Listening and Sharing at the Person Level
Others Settings | ||
---|---|---|
Listen/Follow | Yes | No |
Granular Listen/Follow | Yes | No |
Granular Share | Yes | No |
Geo Listen/Follow | Yes | No |
Geo Share | Yes | No |
We can set people with properties that will help use with default Sphere of Sociality for sharing and listening. The two directions of communication really must be broken out as there are some people we do not mind them listening to the selective information sharing, but we may not have interest in listening to their normal flow of offerings (optimally we should be able to hear their responses when they are commenting on items we share). Conversely, there may be people we want to listen to and we do not want to share with, as we may not know them well enough to share or they may have broken our privacy considerations in the past, hence we do not trust them. For various reasons we need to be able to decide on a person level if we want to share and listen to that person.

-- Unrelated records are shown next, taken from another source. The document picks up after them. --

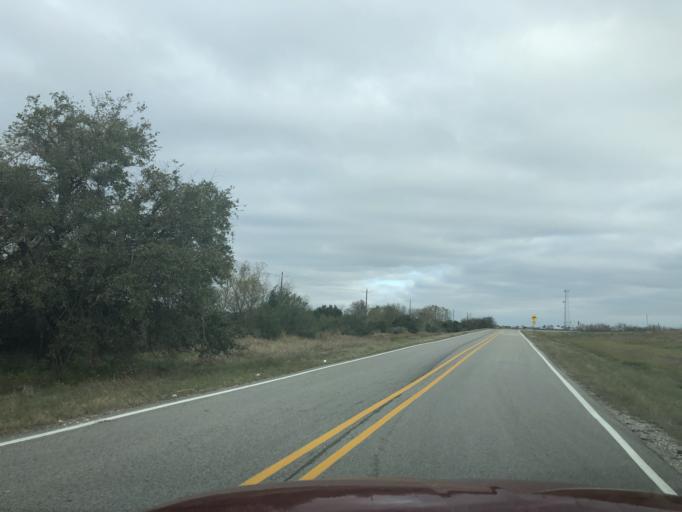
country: US
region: Texas
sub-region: Chambers County
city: Winnie
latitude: 29.8306
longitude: -94.4827
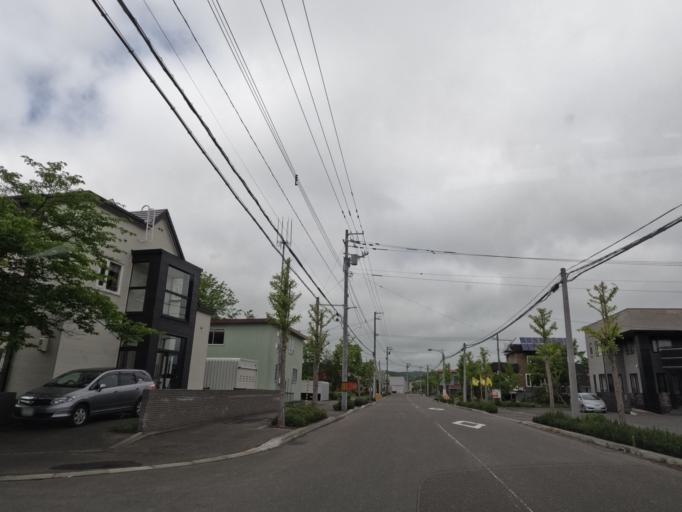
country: JP
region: Hokkaido
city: Tobetsu
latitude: 43.2311
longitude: 141.5162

Granular Listening and Sharing
Not, only do we have needs and desires for filtering what we share and listen to on the person level, but if we have a means to set some more granular levels of sharing, even at a high level (family, work, personal relation, acquaintance, etc.). If we can set some of these facets for sharing and have them tied to the Spheres we can easily control who and what we share and listen to. Flickr does this quite well with the simple family, friends, contacts, and all buckets, even if people do not use them precisely as such as family and friends are the two selective buckets they offer to work with (most people I know do not uses them precisely as such with those titles, but it provides a means of selective sharing and listening).
Geo Listening and Sharing
Lastly, it is often a request to filter listening and sharing by geography/location access. There are people who travel quite a bit and want to listen and share with people that are currently local or will be local to them in a short period, but their normal conversations are not fully relevant outside that location. Many people want the ability not to listen to a person unless they are local, but when a person who has some relationship becomes local the conversation may want to be shared and/or listened to. These settings can be dependent on the granular listening and sharing parameters, or may be different.
Getting There...
So, now that this is out there it is done? Hmmm, if it were only so easy. The first step is getting developers of social web and social software to begin understanding the social relationships that are less broad lines and more granular and directional. The next step is a social interaction that people need to understand or that the people building the interfaces need to understand, which is if and how to tell people the rights granted are not reciprocal (it is seems to be a common human trait to have angst over non-reciprocal social interactions, but it is the digital realm that makes it more apparent that the flesh world).